Lo que aquí expongo puede ser controvertido, algunos a lo mejor me retiran la palabra —aunque dudo que lean esto—. Cualquiera que me conozca en persona deducirá por reducción al absurdo o por apalpamiento de panza, que no estoy así de comer tofu, esa comida insípida y asquerosa que tanto prolifera en las fuentes de proteínas no bicheriles.
El súmmum del omnivorismo, al que no he llegado ni creo que llegue, a menos que me estrelle en los Andes con un equipo de rugby, es el canibalismo. Comer seres de tu propia especie debe ser como completar los quesitos de un trivial cósmico de la pirámide de los alimentos.  Uno de los descubrimientos más guapos de Atapuerca fue eso que Arsuaga no se hartaba de repetir: “canibalismo gastronómico-ancestral”. O sea, que roían huesos humanos ni por ritual ni por “jambres” negras, sino por el puro placer anacreóntico. Hannibal Lecter se hubiese sentido como en casa en la Sima de los Huesos. Bueno, sin un buen vino, un humano, para el buen doctor, no sería nada sabroso. Ni sin sartenes antiadherentes de sesada. Ese tabú tan nuestro de no comernos no pasa en otros animales, esos que son tan buenos y hay que proteger. Comerse a las crías de los otros es muy abundante en los adorables leones. Y ya no hablemos de insectos y otros bichos cuticulosos. Se comen al macho, a sus amigos, a sus crías, a todo Dios. Bueno, aunque no sé qué puntuación de ternurismo tendrán los insectos en el Instagram. A nivel gato no llegan, por supuesto. Comer gato también ha sido muy humano. Y no les hablo del lejano Oriente misterioso, sino en este país nuestro, cuando alguien pasaba un poquillo de gazuza o quería gastar una broma a unos amigos haciendo la paella con el gato del vecino (based in true events of my father). Los gatos comen gatos muertos. Lo sé. Lo he visto. Los perros también. La carroña siempre fue un buen recurso. Si, amigos, los hombres fuimos carroñeros. Jijiji. Comer carne medio putrefacta e irse por la patilla era mejor que cazar. Requería menos esfuerzo. Hay gente que se cree que la ley del mínimo esfuerzo la han inventado los políticos en el siglo XX. Ingenuos.

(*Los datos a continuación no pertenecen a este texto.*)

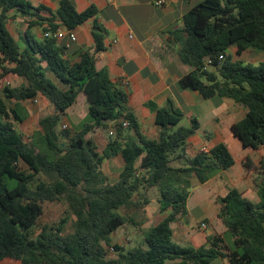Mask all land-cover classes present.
I'll return each instance as SVG.
<instances>
[{
	"label": "trees",
	"instance_id": "1",
	"mask_svg": "<svg viewBox=\"0 0 264 264\" xmlns=\"http://www.w3.org/2000/svg\"><path fill=\"white\" fill-rule=\"evenodd\" d=\"M0 9V81L10 74L24 80L0 95V263L10 259L21 264H211L216 260L264 264V178L257 185V203L235 188L217 199L218 217L231 242L216 235L207 236V244L199 248L173 241V224L188 216L193 179L206 184L230 170L235 159L225 143L188 157V140L200 125L193 119L191 127L179 126L185 115L171 103L147 104L155 114L158 136L148 139L142 134L129 107V93L111 79L108 69H97L108 37L103 25L95 22V44L78 61L68 59L67 46L55 38L37 41L28 35V46L22 50L8 28L12 10L31 17L35 9L50 12L59 21L51 20L45 32L60 27L74 31L97 15L95 7L79 12L73 1L63 0L54 13L44 6L34 8L28 0H0ZM183 24L172 35L181 44V61L193 71L180 80L181 88L244 107L246 116L232 125V134L245 148L260 149L264 61L254 66L238 58L248 50L264 52V0H204L184 16ZM233 46L237 59L227 55ZM81 93L88 99V114L78 128L63 130V119ZM39 97L54 107V113L41 117L39 129L26 137L17 128L29 117L23 103ZM11 101H15L12 107ZM111 128L114 134L100 151L91 134ZM115 157H122L125 165L118 180L110 183L103 166ZM181 161L182 167L174 165ZM153 188L159 190L164 216L144 233L147 248L113 245L112 236L119 229L138 226L120 211L142 205L135 202L136 196ZM46 203L66 204L68 215L36 233ZM70 222L73 231L67 233ZM111 249L115 257H109Z\"/></svg>",
	"mask_w": 264,
	"mask_h": 264
},
{
	"label": "crops",
	"instance_id": "2",
	"mask_svg": "<svg viewBox=\"0 0 264 264\" xmlns=\"http://www.w3.org/2000/svg\"><path fill=\"white\" fill-rule=\"evenodd\" d=\"M28 1L34 8L44 6L55 13L60 8L63 0ZM71 1L74 2L79 12L95 7L98 13L94 18L73 31L77 40L69 44L66 57L72 61H78L82 52L94 46L93 32L95 22L103 25L108 30V37L105 40L106 49L99 56L97 69H108L111 79L129 93V107L135 113L142 134L145 137L148 139H155L158 136L155 114L151 112L147 104L154 102L159 107H166L171 103L175 108L180 109L184 113V117H187L190 122L196 119L200 125L197 133L188 140V157L193 158L196 156L201 152L202 147L211 149L219 143H225V138L220 131L222 117L226 115L229 116L230 119H233L239 115L240 117L242 116L243 119L246 116V110L243 109L244 107H239L241 105L235 102H214L213 100H216L217 97L205 99L198 92L189 89L184 90L180 85V80L184 76L190 74L193 69L181 61L179 57L181 44L175 39L172 32L176 29L183 28L184 16L196 6L192 3L194 0H164L165 3L162 7H157L155 5L157 0ZM31 12L33 13L31 17L24 16L18 10H12L9 13L8 28L17 42L22 44V50L26 49L28 46V35L37 41H42L44 39V29L49 26L51 20L59 24V21L54 19L53 15L48 11H36L32 9ZM32 23H34V26H31ZM60 29L64 28L60 27ZM60 42L67 45L69 40L65 38ZM236 51L237 47L233 46L228 50L227 55L231 57L235 55V59H237ZM250 51L251 50L246 51L243 56L238 59L244 61V56ZM14 80L19 84L15 87L24 84V80L16 75H7L0 81V95H2L6 87H12V82ZM82 94L84 93L80 95ZM80 95L76 103L67 111V116L64 117L62 126L67 125L69 129H73L76 126L78 127L86 118L89 110V102L87 97H85L82 103L83 107L82 105L79 107L78 102ZM39 99L47 102L43 97H39ZM12 102L15 104V101ZM235 123L237 122H231L229 126L231 133V127ZM108 131L111 136L113 129L111 128ZM101 132L102 129H97L91 134V137L95 141L99 140L98 136H101ZM128 133L134 136L133 132ZM238 140L240 141L239 138ZM242 148L245 150V153H241L239 160H237L236 156L232 153L235 159V165L230 170H233L239 162L241 163V170L237 174V179L232 180L231 178V182L224 181L221 177L224 171L212 177L206 184H200L197 180L195 181V179H193V188L187 203L188 216L184 218L185 222L189 220V203L191 200L201 204V206L205 208L206 213H209L211 205L214 203L217 209L213 216L219 219L218 213L220 207L217 199L226 194L231 188L239 190L243 193L244 197L252 202H259L257 185L259 183L258 179L264 178L262 177L264 146L258 150L245 148L244 146ZM248 150H250V152H248ZM245 163L251 168L250 172L246 171ZM124 165L122 157L111 158L104 162L103 172L108 177L109 172L117 174V170H119L120 175L124 169ZM174 165L176 167L183 166L180 165V162H176ZM108 170L109 172H107ZM199 186L204 189L198 192ZM154 189L155 188L150 189L147 192V199L149 200V206H157V208H159L160 195L156 198L150 197ZM161 219L162 218H160L158 222ZM205 221L208 222L210 226L212 225L211 219L206 216V218L201 221L198 227L199 229L202 230L201 225L205 224L203 223ZM219 221L221 220L219 219ZM179 222H176L172 226L174 242L176 240L182 244L194 245V248H199L207 244V230L206 232L204 231L205 233H203V231H198V229L189 230L186 224L182 225ZM224 232V235H226L227 229L225 226ZM202 241L205 243L197 246V243ZM140 246L144 249L147 248L144 241ZM221 261L225 264H229L226 260ZM0 264L21 263L7 259Z\"/></svg>",
	"mask_w": 264,
	"mask_h": 264
},
{
	"label": "rangeland",
	"instance_id": "3",
	"mask_svg": "<svg viewBox=\"0 0 264 264\" xmlns=\"http://www.w3.org/2000/svg\"><path fill=\"white\" fill-rule=\"evenodd\" d=\"M202 0H194L192 3L195 5H198ZM20 48L22 49V44L18 43ZM232 53V52H230ZM234 58L235 55H232ZM244 62L246 64H251L254 66L259 65L261 62L264 61V52L257 51V50H251L250 52H247L246 55L243 58ZM18 82L14 80L12 82V87L18 86ZM2 92V91H1ZM85 95L82 94L79 97V107L82 105L83 107V99H85ZM214 102L216 101H225L226 103H233L232 100H227V99H222L217 97L216 100H213ZM14 105V102H9V106L12 107ZM24 108L26 109L29 117L28 119L22 124V125H17V128L20 130V132L25 135L26 137H31L34 135V133L39 129V119L43 116L50 115L54 113L53 106L50 105L48 102L45 100H42L38 98V103L35 102H28V103H23ZM242 107V106H239ZM243 108V107H242ZM244 109V108H243ZM242 119V116L240 117L239 115L234 117L233 119H230L229 116H223L222 117V123L220 127V131L225 138V144L228 146L230 149L231 153H233L237 160H239V156L241 153H245L244 149L242 148V144L238 140V138H235L233 134L230 132V124L231 122H238ZM81 120V119H77ZM62 126V124H61ZM179 126L182 127H191V122L187 117H184ZM62 128V127H60ZM75 128H78L77 126ZM108 130H105L101 132V136L99 137V140L97 141L99 150L102 151L105 147V145L108 143L110 135L108 133ZM250 152V150H248ZM180 165H183V162H180ZM262 177H264V168ZM107 170V169H106ZM241 170V163L239 162L237 166L234 167L233 170H227L224 171L221 174V177L224 181L226 182H231L232 180L237 179V174ZM105 171V170H104ZM109 172V170L107 171ZM117 174H113V172L108 173V179L110 183H115L118 180L119 176V170H117ZM46 181H49L48 178L45 177ZM261 178L258 179V182H260ZM196 181V180H195ZM257 182V183H258ZM197 183V182H195ZM204 188H201V186L198 187V192L201 191ZM197 193V192H196ZM158 195H160L158 188H155L153 192H151L150 197L151 198H156ZM148 193L146 194H141L140 196H136L135 202H142V205H133L129 208H123L120 212L122 214L132 216L135 221L138 223V226H133V225H127L120 229L118 232H116L112 236V244H119V245H124L128 249L134 248L136 246H140L143 244L144 241V233L153 225H155L160 218L164 216V214H161L160 209L157 208V206H149V203H145L144 198H148ZM219 205V204H218ZM220 207V206H219ZM216 206L211 205V212L206 213L205 208L201 206V204L195 202L194 200H191L189 203V217L188 221L185 222L184 218L180 220L179 223L182 225H185L188 227L189 230H196L198 231H203V233L206 232L208 236L210 235H216V236H225L224 235V225L222 224L219 219L215 218L213 215L216 212ZM68 207L66 204L62 203H46L44 205V215L40 218L38 222V226L35 228L36 233L40 231V228L46 224H52L56 223L57 221L61 220L62 218L66 217L68 215L67 213ZM209 217L211 219L212 225L210 226L208 222H203L206 224V229H199L198 227L201 224V221ZM210 226V227H209ZM73 231L72 228V223L70 222L66 228L67 233H71ZM205 231V232H204ZM226 241L231 242V236L227 234L225 236ZM175 243L183 246V247H195L194 245L186 244V243H179L175 240ZM205 242H198L197 246L203 245ZM116 252L115 251H110L109 252V257H115ZM211 264H225L221 260H216L212 262Z\"/></svg>",
	"mask_w": 264,
	"mask_h": 264
},
{
	"label": "built area",
	"instance_id": "4",
	"mask_svg": "<svg viewBox=\"0 0 264 264\" xmlns=\"http://www.w3.org/2000/svg\"><path fill=\"white\" fill-rule=\"evenodd\" d=\"M186 1H189V0H186ZM165 1L164 0H157L155 2V5L157 7H162L164 5ZM44 37L45 38H55L57 39L58 41H61L65 38H68L69 40V43L66 45L67 48H69V44L72 43V42H75L77 40L76 38V35L74 34L73 31H69L67 29H58L56 32H52V31H47L44 33ZM223 57H221L222 59ZM212 64V61L211 60H208L207 61V66L211 65ZM9 85V84H8ZM33 102L35 103H38V98L33 100ZM130 126L129 122L128 121H124L123 122V127L124 128H128ZM62 129H69L67 125H63L62 126ZM114 134V130H113V133L112 135ZM111 135V136H112ZM201 152H204V153H208L209 152V149L207 147H202L201 149ZM262 165H263V168H264V158L262 159ZM201 228L202 229H206V224H202L201 225ZM111 251H114L113 249H111Z\"/></svg>",
	"mask_w": 264,
	"mask_h": 264
}]
</instances>
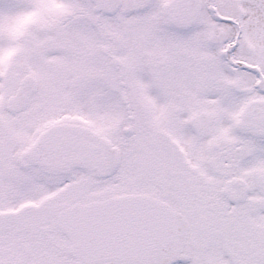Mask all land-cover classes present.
I'll return each mask as SVG.
<instances>
[{
    "label": "snow or ice",
    "instance_id": "6c2138e0",
    "mask_svg": "<svg viewBox=\"0 0 264 264\" xmlns=\"http://www.w3.org/2000/svg\"><path fill=\"white\" fill-rule=\"evenodd\" d=\"M0 264H264V0H0Z\"/></svg>",
    "mask_w": 264,
    "mask_h": 264
}]
</instances>
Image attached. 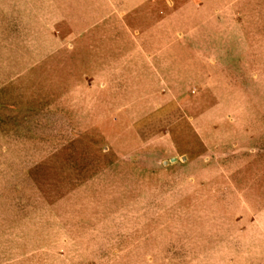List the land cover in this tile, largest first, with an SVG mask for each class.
<instances>
[{
  "label": "rangeland",
  "instance_id": "rangeland-1",
  "mask_svg": "<svg viewBox=\"0 0 264 264\" xmlns=\"http://www.w3.org/2000/svg\"><path fill=\"white\" fill-rule=\"evenodd\" d=\"M0 264H264V0H0Z\"/></svg>",
  "mask_w": 264,
  "mask_h": 264
},
{
  "label": "crops",
  "instance_id": "crops-1",
  "mask_svg": "<svg viewBox=\"0 0 264 264\" xmlns=\"http://www.w3.org/2000/svg\"><path fill=\"white\" fill-rule=\"evenodd\" d=\"M164 35V34H163ZM166 38H167V42H166ZM166 38H159L160 41H162L163 44V52H162V57H158V56H154L153 54H151V57H148L149 60H147L146 62H144V64H162V65H169L172 63L171 58L169 57V53L168 51L165 53V51L167 49H169L170 45H166L165 43H171L170 41V35L168 34V37ZM168 46V47H167ZM166 48V50H165ZM165 50V51H164Z\"/></svg>",
  "mask_w": 264,
  "mask_h": 264
}]
</instances>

Y defiendo la tontería, y defiendo esa perogrullada de ORGULLO por un simple hecho. Porque la postmodernidad nos ha robado la normalidad, la animalidad, la terrenalidad, la brutalidad y la barbarie. Nos las han cambiado por barbas con flores, coletas, frases de Coelho, fincas urbanas, fitness, fuegos de artificio. Es un plante. No es un brindis al sol, como otras cosas que hacemos los que no nos sentimos partícipes del juego. Es la realidad. Es masticar, sorber y chuparse los dedos. Es que te duelan los padrastros de comer gambas a la plancha con sal gorda. En la necesidad vampírica ancestral de absorber energía vital del otro. Sea animal, vegetal, animal, protoctistas u hongo. Estemos orgullosos de mojar sopas, hagamos odas al tocino, a las alcachofas con jamón, a las papas revolconas, al chuletón. ¿Es una chuminada? ¿Lo es? Puede que así lo piensen los que a fuerza de despegarse de su animalidad han urdido tretas y trampas en un ejercicio de funambulismo vital. Los que no piensen que, al menos en el fondo, esto es más que una pamplina que me abracen en un estrujón planetario de amor por el puchero.